All on Fire: William Lloyd Garrison and the Abolition of Slavery
Boylan, James
ALL ON FIRE: WILLIAM LLOYD GARRISON AND THE ABOLITION OF SLAVERY
BY HENRY MAYER. ST. MARTIN’S PRESS. 707 PP. $32.50.
The Liberator, which never paid its own way, was nonetheless a successful newspaper; it never missed a weekly issue and never lost sight of its cause – that slavery must end unconditionally, even at the price of splitting the Republic. With the end of slavery, it ceased publication, thirty-five years to the week after its editor made his famous declaration: “I WILL BE HEARD.” That editor, of course, was William Lloyd Garrison (1805-1879), and Henry Mayer has devoted this immense new biography to restoring Garrison’s centrality in the movement that achieved a distant goal that, at the start, seemed beyond reach.
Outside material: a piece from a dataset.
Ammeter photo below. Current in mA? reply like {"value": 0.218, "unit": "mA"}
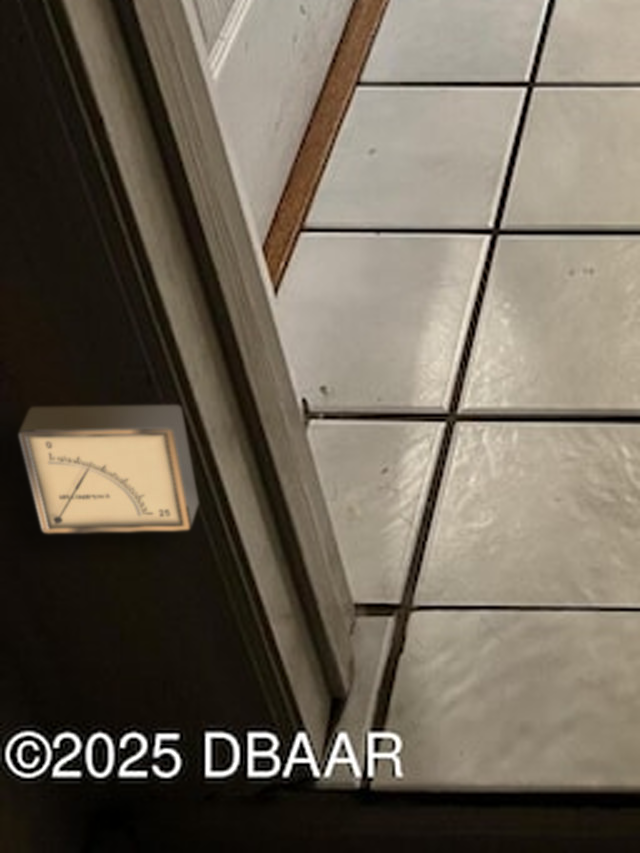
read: {"value": 7.5, "unit": "mA"}
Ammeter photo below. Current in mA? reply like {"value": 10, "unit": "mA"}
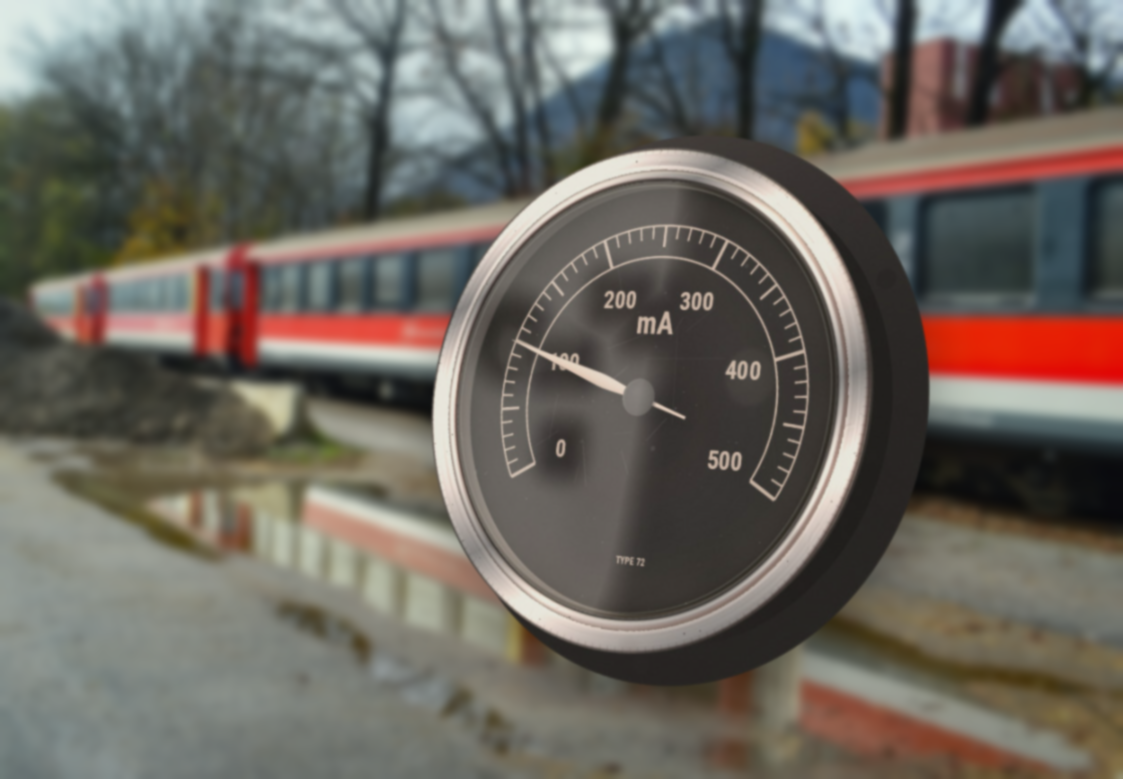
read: {"value": 100, "unit": "mA"}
It is a remarkable story – a poor, self-educated Massachusetts printer who seized on the idea that slavery was a sin and devoted his life to agitating for its abolition, setting his own type, raising his own voice, risking his own neck against mob violence. Mayer does much to dissipate the stereotyped view of Garrison as a thin-lipped, cold fanatic, emphasizing his pacifism, his gentle manner, his warm family life, and the enormous affection that came to him in the end.